The Australian Bush Fires of February 2009: MIPAS Observations and GEM-AQ Model Results
Glatthor, N.1; Höpfner, M.1; Semeniuk, K.2; Lupu, A.2; Palmer, P.I.3; McConnell, J.C.2; Kaminski, J.W.2; von Clarmann, T.1; Stiller, G.P.1; Funke, B.4; Kellmann, S.1; Linden, A.1; Wiegele, A.1
1Karlsruher Institut für Technologie, Institut für Meteorologie und Klimaforschung, GERMANY; 2Centre for Research in Earth and Space Science, York University, Toronto, Canada, CANADA; 3School of GeoSciences, University of Edinburgh, Edinburgh, UK, UNITED KINGDOM; 4Instituto de Astrofisica de Andalucia (CSIC), Granada, Spain, SPAIN
Starting on February 7, 2009, Southeast Australia was devastated by large bush fires, which burned an area of about 3000 km2 on this day alone. This event was extraordinary, because a large number of combustion products was transported into the uppermost troposphere and lower stratosphere within a few days. Various biomass burning products released by the fire were observed by the Michelson Interferometer for Passive Atmospheric Sounding (MIPAS) on the ENVISAT satellite. We tracked the plume using MIPAS C2H2 , HCN and HCOOH single-scan measurements on a day-to-day basis. The measurements were compared with a high-resolution model run of the Global Environmental Multiscale-Air Quality (GEM-AQ) model. Generally there is good agreement between the
spatial distribution of measured and modelled pollutants. Both MIPAS and GEM-AQ show a fast south-eastward transport of the pollutants to New Zealand within one day. During the following 3-4 days the plume remained north-eastward of New Zealand and was located at altitudes of 15 to 18 km. Thereafter its lower part was transported eastward, followed by westward transport of its upper part. On February 17 the eastern part had reached southern South America and on February 20 the central Southern Atlantic. On the latter day a second relic of the plume was observed moving eastward above the Southern Pacific. Between February 20 and the first week of March the upper part of the plume was transported westward over Australia and the Indian Ocean towards Southern Africa.

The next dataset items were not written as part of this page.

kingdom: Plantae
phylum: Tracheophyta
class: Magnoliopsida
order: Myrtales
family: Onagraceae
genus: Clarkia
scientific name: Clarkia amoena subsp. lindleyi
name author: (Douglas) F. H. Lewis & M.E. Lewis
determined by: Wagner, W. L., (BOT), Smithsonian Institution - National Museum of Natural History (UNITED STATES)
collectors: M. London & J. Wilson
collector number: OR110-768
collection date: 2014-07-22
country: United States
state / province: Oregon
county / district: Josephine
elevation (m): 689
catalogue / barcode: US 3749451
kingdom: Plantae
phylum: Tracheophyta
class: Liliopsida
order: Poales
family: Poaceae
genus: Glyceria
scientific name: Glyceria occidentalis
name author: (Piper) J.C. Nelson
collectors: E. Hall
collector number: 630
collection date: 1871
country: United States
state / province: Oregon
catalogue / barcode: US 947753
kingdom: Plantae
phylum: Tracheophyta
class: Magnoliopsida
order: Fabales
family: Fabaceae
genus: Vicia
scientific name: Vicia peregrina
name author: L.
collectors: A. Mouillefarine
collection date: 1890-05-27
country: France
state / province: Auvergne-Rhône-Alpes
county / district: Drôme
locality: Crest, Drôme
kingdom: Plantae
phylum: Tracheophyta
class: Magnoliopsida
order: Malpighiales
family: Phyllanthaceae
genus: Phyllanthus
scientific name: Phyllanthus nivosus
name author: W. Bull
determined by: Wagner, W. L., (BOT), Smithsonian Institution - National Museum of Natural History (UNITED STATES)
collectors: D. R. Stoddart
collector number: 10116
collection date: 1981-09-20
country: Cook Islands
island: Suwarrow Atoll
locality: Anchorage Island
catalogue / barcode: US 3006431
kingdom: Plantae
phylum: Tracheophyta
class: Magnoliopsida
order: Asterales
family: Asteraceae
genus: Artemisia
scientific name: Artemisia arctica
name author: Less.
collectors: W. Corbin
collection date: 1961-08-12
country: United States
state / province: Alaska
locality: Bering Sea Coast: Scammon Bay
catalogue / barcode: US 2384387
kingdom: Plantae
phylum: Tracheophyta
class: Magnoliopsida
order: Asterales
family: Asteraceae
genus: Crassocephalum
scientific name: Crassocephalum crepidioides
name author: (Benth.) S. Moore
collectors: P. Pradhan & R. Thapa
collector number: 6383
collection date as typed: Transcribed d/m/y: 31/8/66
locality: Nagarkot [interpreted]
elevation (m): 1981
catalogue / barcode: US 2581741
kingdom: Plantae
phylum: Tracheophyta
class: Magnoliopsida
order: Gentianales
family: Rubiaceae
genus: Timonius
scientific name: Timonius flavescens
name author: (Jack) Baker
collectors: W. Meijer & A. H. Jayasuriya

First evidence for entry of the pollutants into the stratosphere was found in MIPAS data of February 11, followed by larger amounts on February 17 and the days thereafter. From MIPAS data, C2H2/HCN and HCOOH/HCN enhancement ratios of 0.76 and 2.16 were calculated for the first days after the outbreak of the fires, which are considerably higher than the emission ratios assumed for the model run and at the upper end of values found in literature. From the temporal decrease of the enhancement ratios, mean lifetimes of 16--20 days and of 8--9 days were calculated for measured C2H2 and HCOOH. The respective lifetimes calculated from the model data are 18 and 12 days.